What "bubble spell?" You mean something one of the other contestants was using?
I don't remember exactly which book it was in, but this was the one with the wizards contest, the Goblet of Fire maybe, I forget.
I distinctly remember Harry searching desperately for a water breathing spell and he couldn't find one, and then the elf comes up with this magic mass of worm-like things that did it. If he couldn't find one at Hogwarts, there should be some reason why there wasn't one there.
For someone who broke a "big rule" of fantasy these books seem to be selling awfully well. Easily the most successful fantasy series since LOTR. Much more than all those series that "follow the rules".
I wonder why that could be?
Could it be that people like magic to be mysterious? Like it when literature doesnt give over to genre fiction so completely the authors let others make "rules" for them and shove them into tight rigidly controlled boxes?
Nah. Must be something else.
Yeah, so did the Oz books, and look how many L. Frank Baum wrote.
The source of my comment on it being "a rule" is from the book "How to Write Science Fiction and Fantasy" by Orson Scott Card. I guess he doesn't count, huh?
Explaining how magic works isn't a big rule of fantasy. For example, in D&D it isn't explained any more than it is in HP, yet this RPG seems to do fine.
Actually, you may be incorrect. I might not remember the HP books exactly, but here goes...
In D&D, we know the sub-schools of spells(E.g. Pattern, Figment, Compulsion), we know what wizard magic can and cannot do (in general, it doesn't heal, it doesn't create permanent objects at low levels, it doesn't deal with alignment very much), we know who can become wizards and what they do to get their spells (Intelligent creatures, and they have to memorize spells from spellbooks), we know what graduations of power there are in spells (spell levels 0-9).
If I remember correctly, which I might not be, this information isn't gone over in Rowling's books in detail.
There is a small amount of information on the difference between Charms and (IIRC) Summoning spells in the Goblet of Fire (the one with the wizards contest). But none of this is made very clear to the reader. It is all mentioned in passing.
See above. Harry couldn't find the spell because he put it off more than anything else. Also, because apparently there's no good index of spells anywhere.
Why she didn't simply
say it explicitly, then I don't know. It was my impression that it didn't exist as a spell, at least at Hogwarts, NOT the apparent reality that the spells existed, but he couldn't find them because there was no index of spells.

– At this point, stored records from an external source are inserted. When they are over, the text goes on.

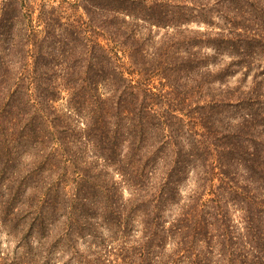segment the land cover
Here are the masks:
<instances>
[{
	"label": "trees",
	"instance_id": "obj_1",
	"mask_svg": "<svg viewBox=\"0 0 264 264\" xmlns=\"http://www.w3.org/2000/svg\"><path fill=\"white\" fill-rule=\"evenodd\" d=\"M213 1L0 0V264H264V20Z\"/></svg>",
	"mask_w": 264,
	"mask_h": 264
},
{
	"label": "rangeland",
	"instance_id": "obj_2",
	"mask_svg": "<svg viewBox=\"0 0 264 264\" xmlns=\"http://www.w3.org/2000/svg\"><path fill=\"white\" fill-rule=\"evenodd\" d=\"M208 1L210 4H213L214 2L213 0H208ZM240 6H241V9L239 12L240 16L238 15L237 18L238 20L240 19L241 22L244 20L245 24L247 23L250 24L249 20H251L253 16H256V19L262 18L264 20V0H230V1H225L222 4H218L215 8H217L218 13H221V10L228 8L227 10L230 12L231 15H233L235 12L238 11L237 8ZM209 8L215 11L214 8L212 7H209ZM218 13L217 12L213 13L212 23L208 21L209 25L201 21L199 22L193 21L191 23H188L187 26L194 31H205L206 30L212 35V37H216L215 32L219 30L220 24L223 23L222 19L218 18ZM256 30H258L259 34L261 35L263 39L261 40L259 39L258 42H256V44L254 45L253 50L256 52L254 53L253 56H256V59L262 62L261 64L263 65L264 64V24L260 25ZM163 32H164V29L162 28H156L154 26L152 27V34H154L156 39L160 38ZM205 50H207L208 53L210 54L213 52V50L209 47L206 48ZM220 56H223V55H220ZM228 58H229L228 56L224 57V59L226 60H228ZM233 80L234 79H232V77L229 78L230 83L233 82ZM55 105L56 107L60 109H64L65 100L64 99L58 100V102H56ZM79 243H80V246H82L81 242ZM11 248H12V243L10 242L8 236L6 235V233L1 232L0 233V251L7 252Z\"/></svg>",
	"mask_w": 264,
	"mask_h": 264
}]
</instances>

That's only an RPG rule, not a fantasy rule. In fact, you could almost state that the opposite is a rule... if you explain exactly how magic works, it ceases to be magical and fails to serve as a plot device, which is her main reason for using it in the first place.
See above for Orson Scott Card's book.
Some general explanation of magic would be helpful. I am not bleating for explicit treatises on magic in every novel, I am simply saying that I think Rowling should have provided more information than she gave.

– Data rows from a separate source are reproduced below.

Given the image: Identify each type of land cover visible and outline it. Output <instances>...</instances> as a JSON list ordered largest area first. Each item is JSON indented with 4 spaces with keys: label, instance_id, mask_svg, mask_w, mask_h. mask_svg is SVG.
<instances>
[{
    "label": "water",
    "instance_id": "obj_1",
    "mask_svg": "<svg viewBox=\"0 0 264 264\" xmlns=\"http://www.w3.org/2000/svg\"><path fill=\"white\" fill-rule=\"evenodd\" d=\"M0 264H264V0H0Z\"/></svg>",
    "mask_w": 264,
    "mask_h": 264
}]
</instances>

Uh, have you read the books? Several characters cast spells that allowed them (or someone else) to breathe underwater, including Cedric Diggory, Victor Krum, whatsername the French girl, and the four "prisoners" who were underwater asleep.
I read up to book five.
The reason for the light detail on the magic just hit me...this isn't a story about where HP is, it's about what he does in dealing with his problems. In Card's words, this is a Character Story, about a persons changes, not an Event story about what someone does. Duh.